Re: [lucy-user] ClusterSearcher statistics

Posted by Dag Lem <da...@nimrod.no>.
Marvin Humphrey <ma...@rectangular.com> writes:

[...]

> To know how common a term is across the entire collection we need to survey
> all shards and sum the results.  All these calls must be completed before we
> can finish weighting the query, allowing us to call `top_docs()`.

OK.

> The calls to `doc_freq()` also cannot be consolidated together easily, because
> they are invoked by nested weighting methods within an arbitrarily complex
> compound query object.

I've thought a bit about this one; couldn't the problem in principle
be solved as follows?

1. Walk the query tree, storing references to all TermQuery objects in
   a list.
2. Call a new function, doc_freqs(), with a list of field/term pairs
   from the TermQuery objects as its argument. doc_freqs() would in
   essence call the existing doc_freq() for each field/term pair, and
   return some form of list of field/term/count triplets.
3. Store the returned counts in the corresponding TermQuery objects.
4. Replace all calls to doc_freq with lookups of precomputed counts in
   the TermQuery objects. (Alternatively, the calls can be kept by
   renaming the original doc_freq to something else for the call in
   2., and implementing a replacement doc_freq to do the lookup).
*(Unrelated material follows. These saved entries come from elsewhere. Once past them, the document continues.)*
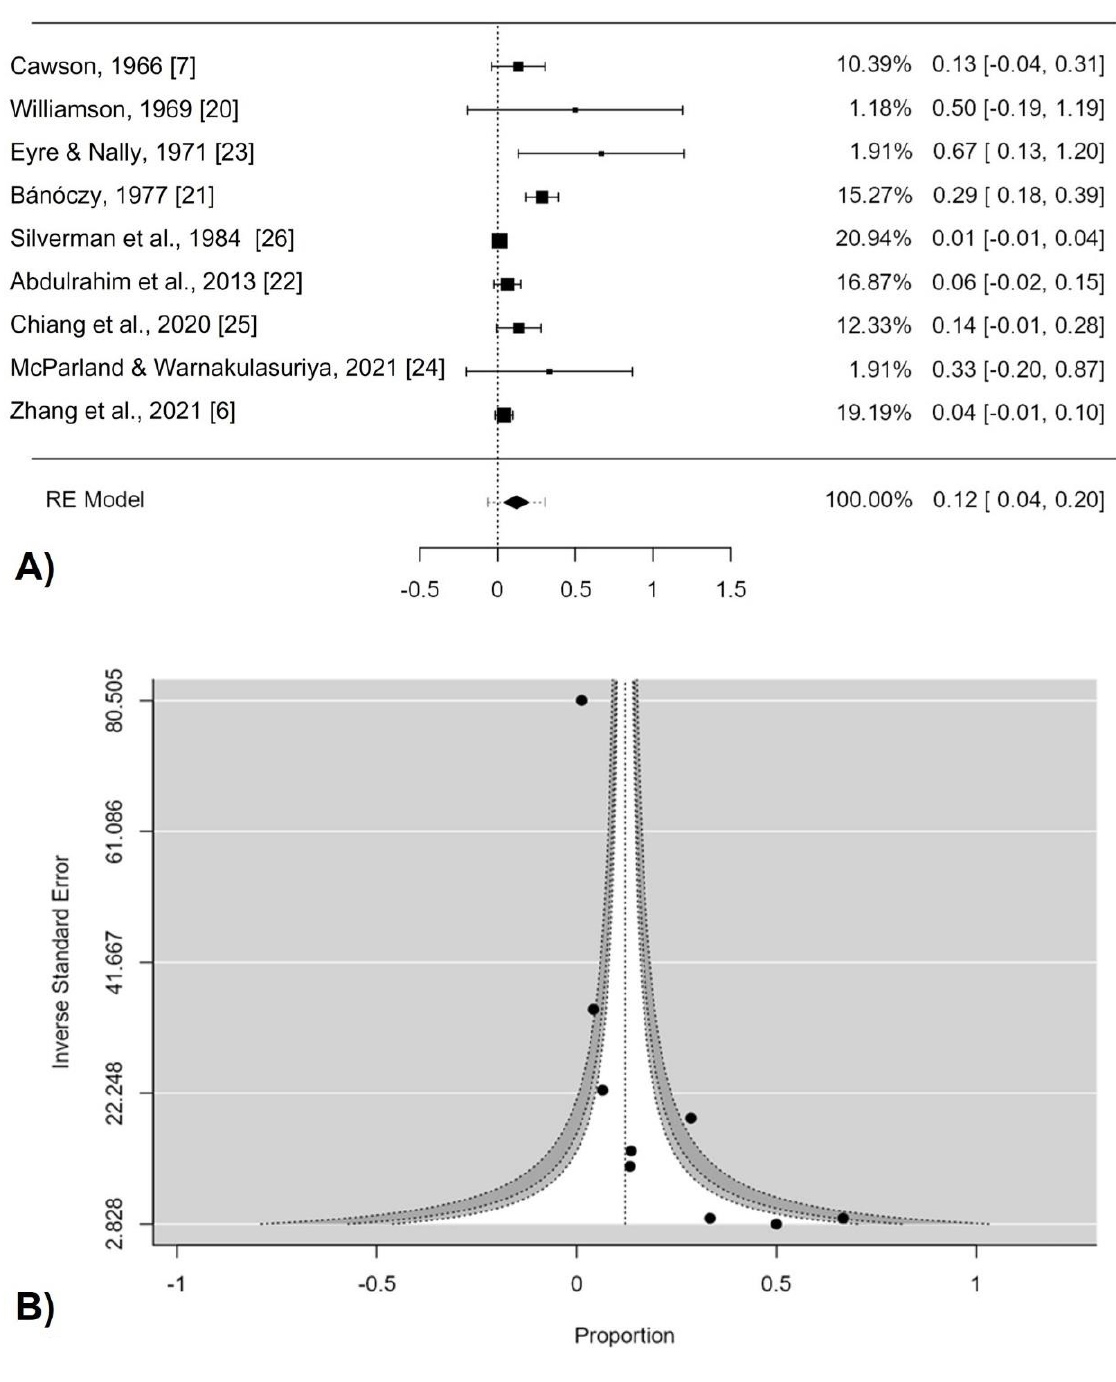
Figure 3. ( A ) Forest plot. Overall malignant transformation of chronic hyperplastic candidiasis. RE (random effects) and weight of each study; ( B ) Funnel plot assessing the publication bias [6,7,20 – 26].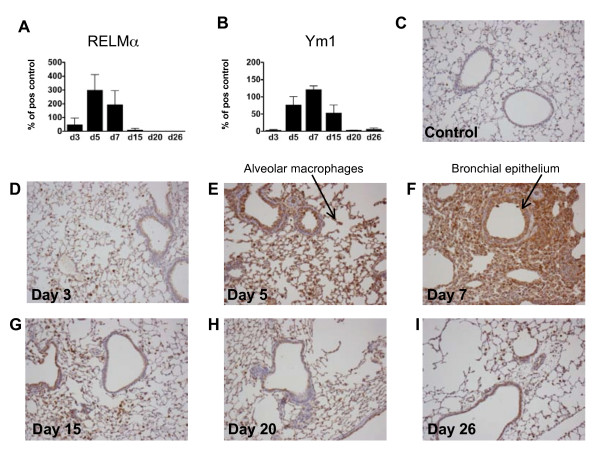
Time course of protein expression of ChaFFs in Nb infected lungs. Western blot analysis of lung lavages harvested at different time points post Nb infection (4 Nb mice per timepoint) suggested that the secretion of ChaFFs RELMα (A) and Ym1 (B) peaked around 5-7 days post infection. Data are expressed as percentage of a positive control sample (pooled lung lavages of three Nb-infected mice). Representative photomicrographs from Nb-infected lung tissue sections stained histologically for Ym1 at the indicated time points, plus an uninfected control lung (C), illustrate peak expression of brown Ym1 staining of epithelial cells and macrophages (E-F).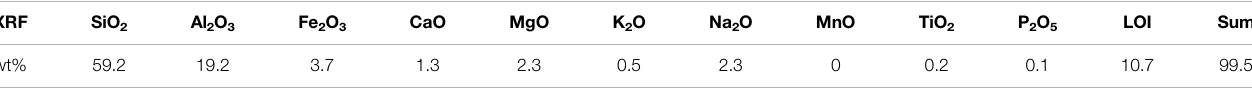
TABLE1| Mineralogicalcompositionofthebentoniteusedinthisstudy.Themassfractionsweredetermined byX-ray fl uorescenceanalysis(Dohrmann,2020)followingthe procedure by Dohrmann et al. (2009). XRF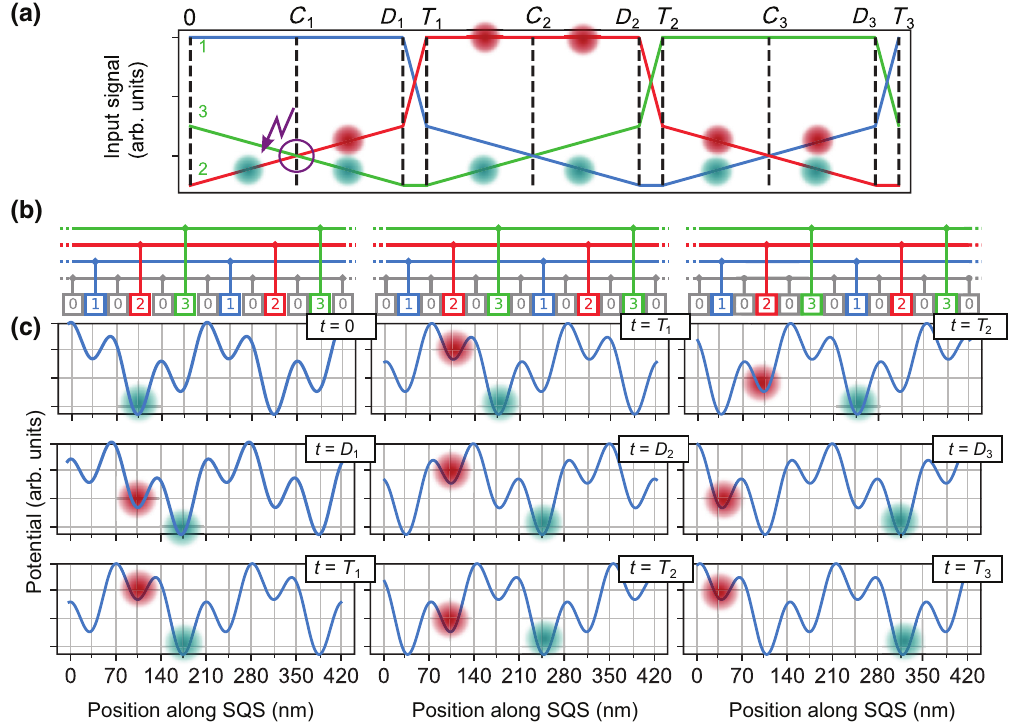
FIG. 4. Illustration of the propagation of an electron in BB mode for which the QD transfer fails once (red) and comparison with an electron, which follows the intended path (blue). (a) Three-input signal as a function of time applied to the gate sets labeled 1, 2, and 3 in (b). (b) Labeling of the clavier gates and electrical connection. Fixed voltages are applied to all barrier gates, labeled 0. (c) Sketch of the potential in the QW along the SQS channel aligned with the clavier gates in (b). The potential plotted in each subpanel corresponds to a different time t labeled in (a). Blue circles show the intended position of the shuttled electron and red circles mark the expected electron position in the case of a failed LZR transition marked by the circle in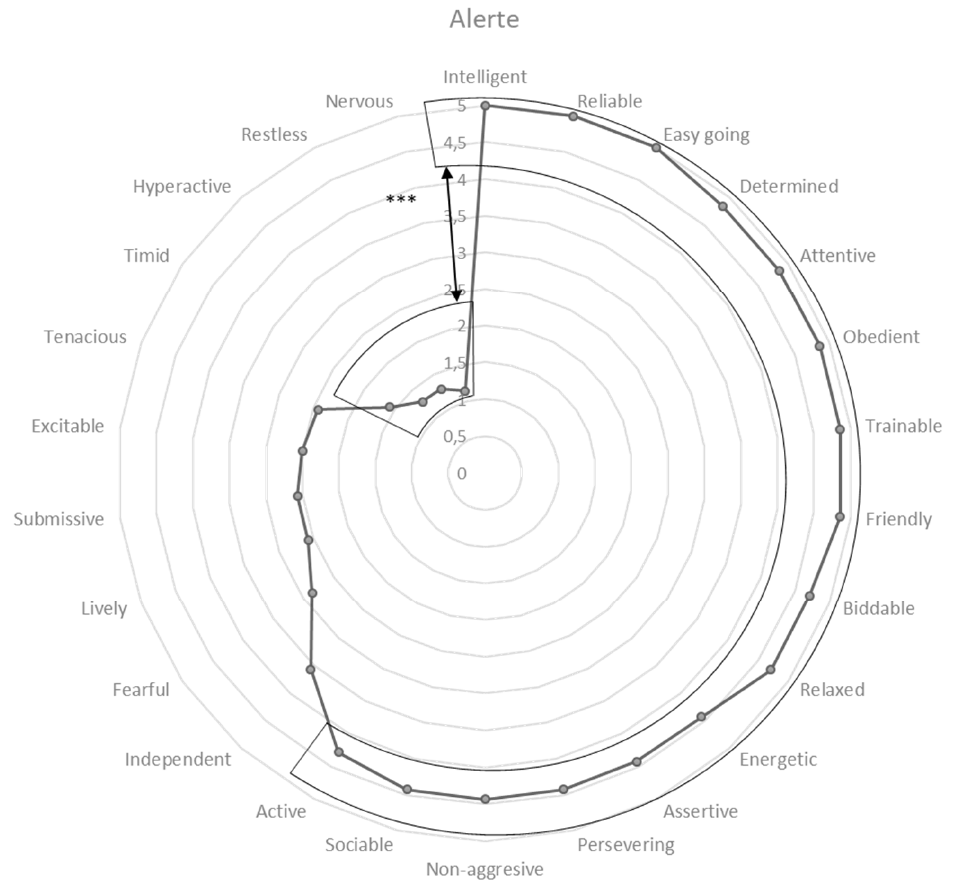
Figure 2. Behavioral profile of seizure-alert dogs. Score differences between behavioral items for seizure-alert dogs were assessed with a Kruskall–Wallis test, *** <0.0001.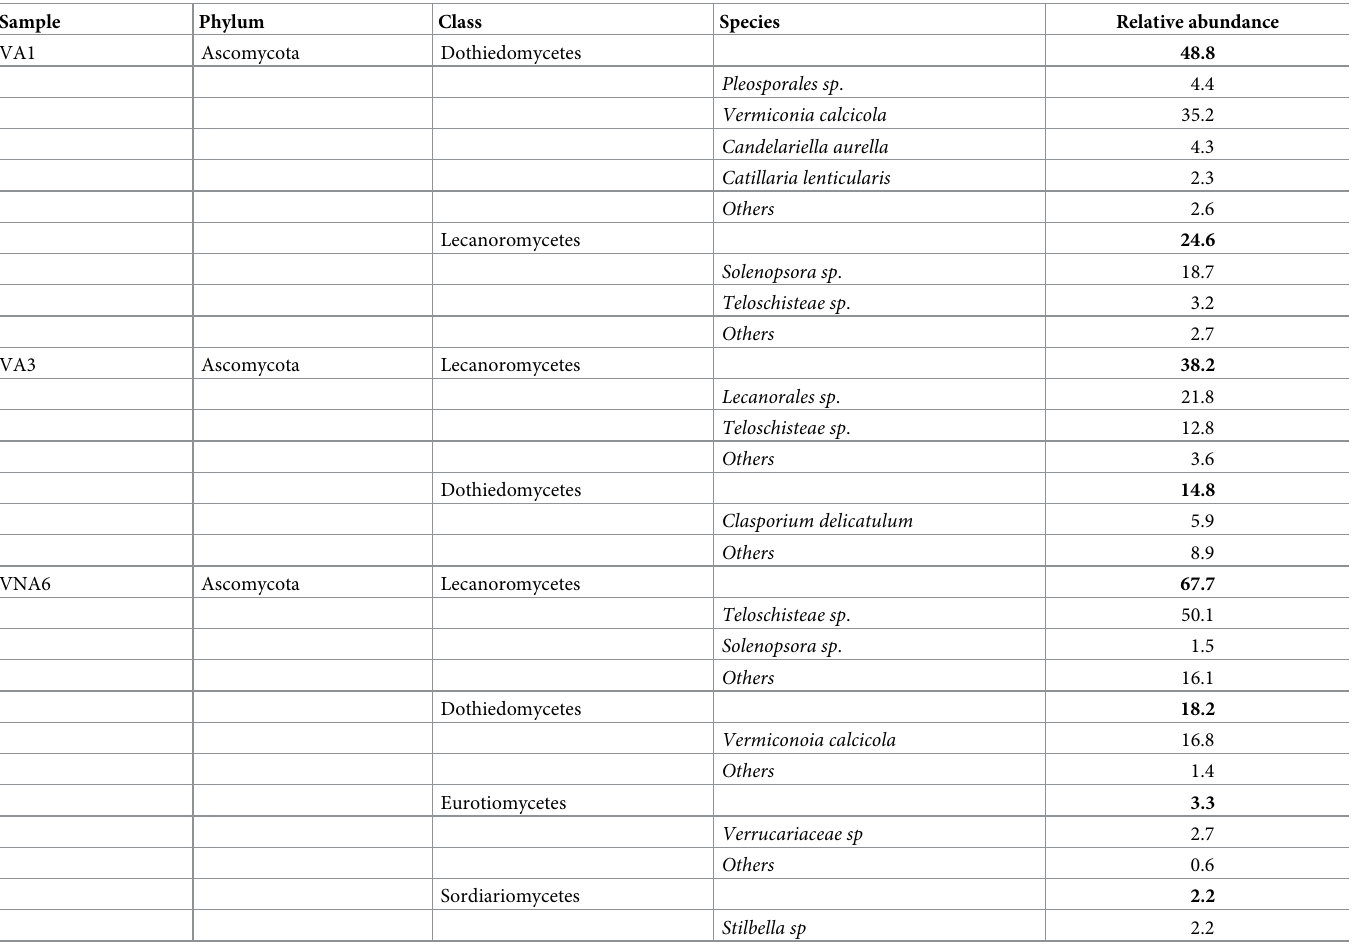
Alpha-diversity. Different indices relative to the Alpha-diversity have been calculated (Table 4). The three positions: VA1, VA3 and VNA6 showed similar Shannon’s and Simpson’s diversity index for fungi (3.05, 3.04 and 3.02, respectively, for Shannon’s index and 0.87, 0.87 and 0.88 for Simpson’s index). These values show that the microbial communities are relatively Table 2. Percent of fungi species identify for each sample. ‘Others’ corresponds to non-identified species.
Or some workable variant of the above - you get the idea :-)

The upshot of this would be that only one network roundrip per server
would be necessary in order to get hold of all of the numbers of
documents per field/term, simply by replacing doc_freq() with
doc_freqs() in the application protocol.

What do you think?

> As an alternative, how about adding this new method to ClusterSearcher?
> 
>     =head2 set_stat_source
> 
>         my $local_searcher = Lucy::Search::IndexSearcher->new(
>             index => '/path/to/index',
>         );
>         $cluster_searcher->set_stat_source($local_searcher);
> 
>     Set the Searcher which will be used to find index statistics.

[...]

> So long as the ClusterSearcher runs on the same machine as a large,
> representative shard, using a local IndexSearcher should be a decent
> workaround.  Scoring will be messed up if e.g. the local shard is completely
> missing a term which is common on other shards, but at least it will be messed
> up in the same way for all hits across all shards.

I guess this would be nice to have for applications which are
extremely performance sensitive. Another idea would be to have the
possibility of omitting the fetching any statistics whatsoever, if
there should be use cases where relevancy based on term frequencies is
not needed.

Note, however, that assuming the solution I proposed above is
workable, the theoretical possible speedup for using local statistics
is no more than 2 (half the number of network roundtrips, assuming
zero cost for everything else), at the inconvenience of increased
infrastructural complexity and decreased accuracy of hit relevancy.